Science online, Neo-Fisherian whale snot edition

Chad Orzel, over at Uncertain Principles, is giving up blogs (reading, not writing, anyway) for Lent. He has a good point w/r/t the echoic effects of political blogs and political-ish posting on science blogs* – it’s tempting to follow suit, if only for the blood-pressure benefits. Fortunately, there’s also plenty of online writing about new knowledge, and that’s what I aggregate on Fridays:


Gesundheit. Photo by erikogan.
  • Collecting whale snot: It is, improbably, even more complicated than it sounds. (The Thoughtful Animal)
  • We have seen the population bomb, and it is us: The solution to unsustainable birthrates in developing countries is to develop them, right? Maybe not: while birthrates decline as development improves, highly developed countries often see their birthrates increase. (Tomorrow’s Table)
  • Yes, there’s a blog dedicated to spirochetes now: The bacterium that causes Lyme disease takes days to move from the gut of a newly-infected tick to the salivary glands, apparently because it stops moving when it hits the gut. (Spirochetes Unwound)
  • So far, no saber-toothed dentures found: Analysis of a large sample of broken fossil teeth of Smilodon fatalis suggest that saber-toothed cats frequently resorted to chewing on bones. (Laelaps)
  • Who doesn’t already do this?
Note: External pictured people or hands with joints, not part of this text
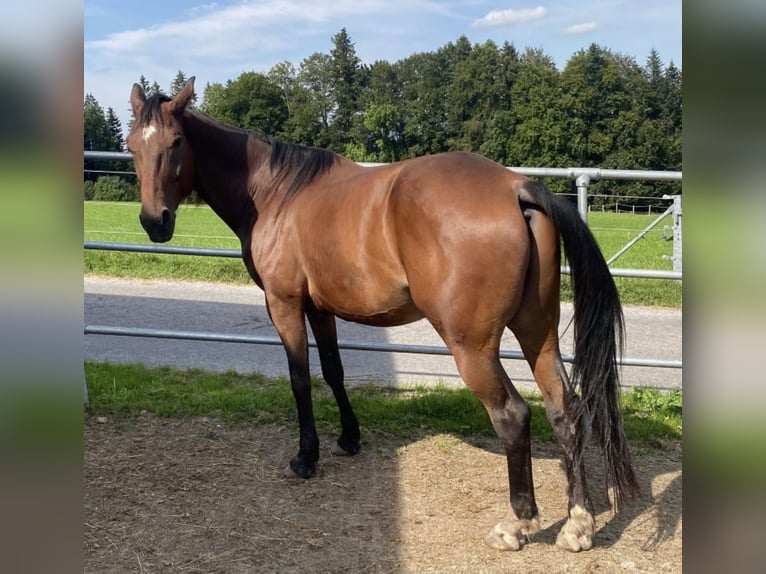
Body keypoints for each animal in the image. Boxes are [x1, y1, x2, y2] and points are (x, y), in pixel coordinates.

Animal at [127, 79, 640, 556]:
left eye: (176, 142)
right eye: (133, 145)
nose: (155, 222)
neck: (276, 193)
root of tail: (516, 187)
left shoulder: (285, 304)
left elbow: (300, 378)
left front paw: (306, 458)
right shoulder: (320, 309)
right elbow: (333, 371)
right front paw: (349, 439)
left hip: (472, 347)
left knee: (512, 416)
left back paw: (518, 524)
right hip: (539, 334)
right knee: (565, 410)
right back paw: (577, 524)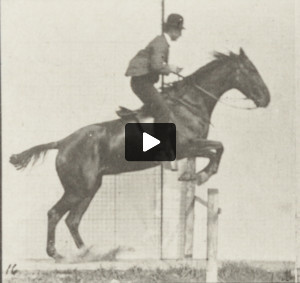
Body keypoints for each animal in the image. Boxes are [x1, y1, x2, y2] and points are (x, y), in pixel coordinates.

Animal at [9, 48, 270, 262]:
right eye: (252, 71)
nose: (266, 99)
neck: (189, 104)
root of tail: (63, 142)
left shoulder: (193, 147)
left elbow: (217, 149)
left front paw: (195, 176)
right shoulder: (188, 146)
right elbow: (218, 148)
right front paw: (200, 176)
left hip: (89, 188)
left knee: (72, 220)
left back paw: (88, 254)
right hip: (78, 188)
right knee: (55, 213)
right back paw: (57, 254)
Seriously: Scientists should report p-values, rather than just calling results “significant.” (i’m a chordata! urochordata!)
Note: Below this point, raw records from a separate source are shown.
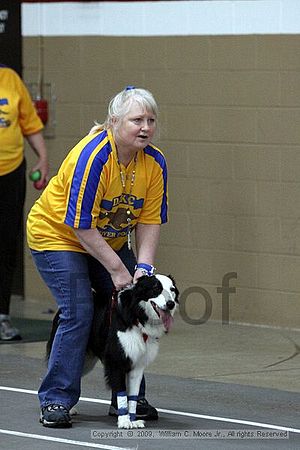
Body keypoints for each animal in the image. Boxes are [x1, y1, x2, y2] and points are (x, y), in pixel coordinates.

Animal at [46, 274, 178, 428]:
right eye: (156, 288)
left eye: (172, 289)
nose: (171, 304)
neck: (137, 316)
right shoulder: (116, 363)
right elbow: (121, 394)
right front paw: (124, 421)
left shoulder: (137, 366)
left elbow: (132, 397)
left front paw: (132, 419)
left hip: (87, 361)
  • Well, that’s unexpected: Bacteria growing in the fungus gardens cultivated by leafcutter ants are capable of nitrogen fixation. (Laura’s Animals/Wildlife Blog)
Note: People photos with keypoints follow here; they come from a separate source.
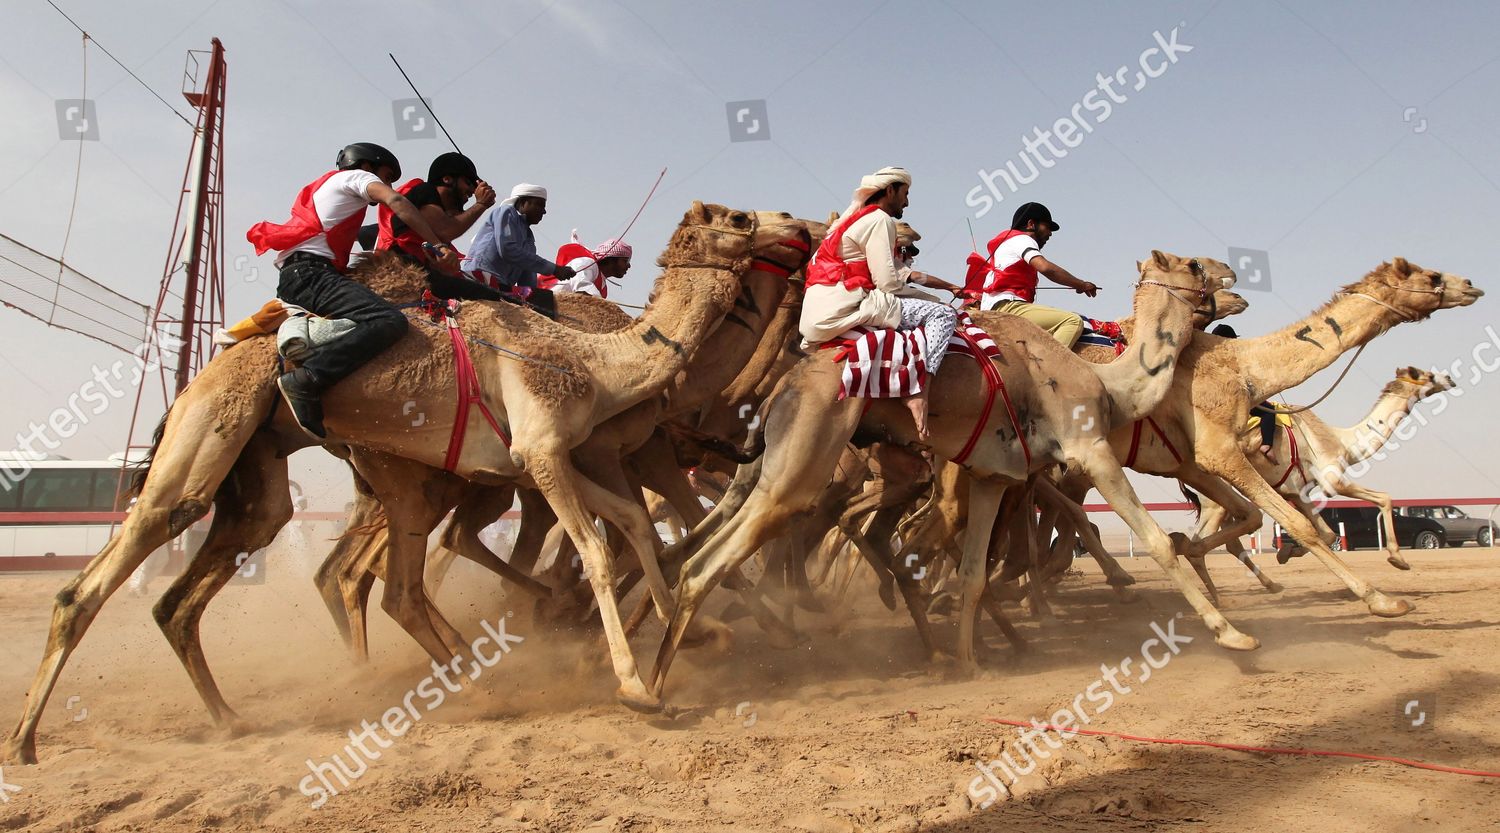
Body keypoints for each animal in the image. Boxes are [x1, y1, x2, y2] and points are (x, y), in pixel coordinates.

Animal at [2, 204, 810, 762]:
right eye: (740, 218)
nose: (798, 227)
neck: (595, 361)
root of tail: (211, 367)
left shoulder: (565, 458)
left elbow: (639, 526)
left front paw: (700, 632)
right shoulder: (549, 451)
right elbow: (602, 547)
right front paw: (639, 686)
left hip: (300, 473)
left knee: (272, 574)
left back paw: (245, 714)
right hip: (218, 435)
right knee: (122, 560)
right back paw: (26, 740)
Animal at [651, 250, 1236, 699]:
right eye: (1193, 263)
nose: (1230, 274)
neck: (1109, 386)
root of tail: (785, 384)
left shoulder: (994, 476)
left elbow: (974, 572)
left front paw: (968, 661)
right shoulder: (1088, 448)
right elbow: (1157, 541)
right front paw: (1231, 636)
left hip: (778, 459)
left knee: (711, 545)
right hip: (811, 447)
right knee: (725, 555)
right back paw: (657, 691)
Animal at [1182, 367, 1452, 597]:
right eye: (1428, 375)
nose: (1450, 378)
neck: (1342, 442)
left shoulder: (1297, 492)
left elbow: (1327, 533)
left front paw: (1285, 553)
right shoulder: (1333, 480)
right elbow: (1383, 498)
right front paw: (1398, 560)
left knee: (1225, 540)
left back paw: (1247, 591)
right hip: (1216, 498)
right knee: (1202, 541)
  • Your (great-to-the-nth-grand) mother was a crab: A new reconstruction of the arthropod evolutionary tree, employing 62 nuclear genes, suggests that the common ancestor of insects was a crustacean. (Palaeoblog)
  • Malaria and degenerative bone disease: Extensive analysis of Tutankhamen’s mummy (and others) suggests that it was not, in fact, all that good to be the Pharaoh. (NPR, NY Times)
  • Here be dragons: Teeny-tiny, adorable dragons. (SciencePunk)
  • OK, this is a little bit political: The Obama stimulus package was pretty good for NSF-funded researchers. (dechronization

*Why, yes, I’m currently re-reading David Foster Wallace’s Consider the Lobster. Why do you ask?